Brouillage sur les ondes
Les sondages sur la confiance envers les médias se suivent et se ressemblent, confirmant la défiance. Mais la radio s’en tire un peu moins mal que les autres. Peut-être est-ce pour ça que les canulars sur les ondes sont saisissants, un genre sur lequel la revue Syntone s’est penchée. Le pionnier, c’est Orson Welles avec « La guerre des mondes ». Et, avant Les furtifs, Alain Damasio avait imaginé une pièce radiophonique, Fragments hackés d’un futur qui résiste, une dystopie commençant par un drame – la mort d’une femme enceinte – et qui débouche sur une insurrection dans une société façon 1984.
Quinze ans avant, sur Fréquence Paris Plurielle, surgissait Chaos de Noël. Et ça commence, là aussi, par un drame : la mort d’une fillette dans le métro suite à un contrôle. Et qui débouche, là aussi, sur des émeutes. Une fiction que l’on suit sur les ondes de Fréquence Paris Info. Entre deux vraies-fausses pubs, nous avons droit, notamment au micro de « Camille De La Haute », à l’usager « pris en otage », le syndicaliste réclamant « plus de sécurité » sans oublier les « experts » fustigeant les « casseurs », comme « Bernard-Henri Glucksenkraut ».

__Données__
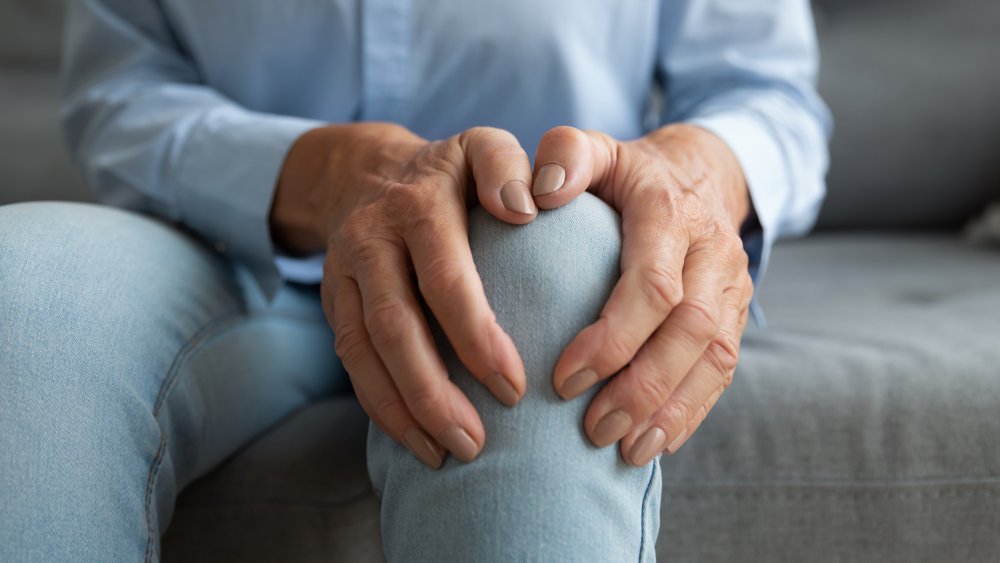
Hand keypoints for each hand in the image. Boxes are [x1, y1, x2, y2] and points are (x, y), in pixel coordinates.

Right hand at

__Exercices__
a. D'après le texte sur les canulars radiophoniques, qui est présenté comme le pionnier du genre, et avec quelle œuvre ?
b. Reproduisez le passage du texte sur les canulars radiophoniques qui s'ouvre sur les mots contenant « Brouillage sur les » et se clôt sur « société façon 1984. ».

__Corrigé__
a. Orson Welles, avec « La guerre des mondes ».

b.
Brouillage sur les ondes
Les sondages sur la confiance envers les médias se suivent et se ressemblent, confirmant la défiance. Mais la radio s’en tire un peu moins mal que les autres. Peut-être est-ce pour ça que les canulars sur les ondes sont saisissants, un genre sur lequel la revue Syntone s’est penchée. Le pionnier, c’est Orson Welles avec « La guerre des mondes ». Et, avant Les furtifs, Alain Damasio avait imaginé une pièce radiophonique, Fragments hackés d’un futur qui résiste, une dystopie commençant par un drame – la mort d’une femme enceinte – et qui débouche sur une insurrection dans une société façon 1984.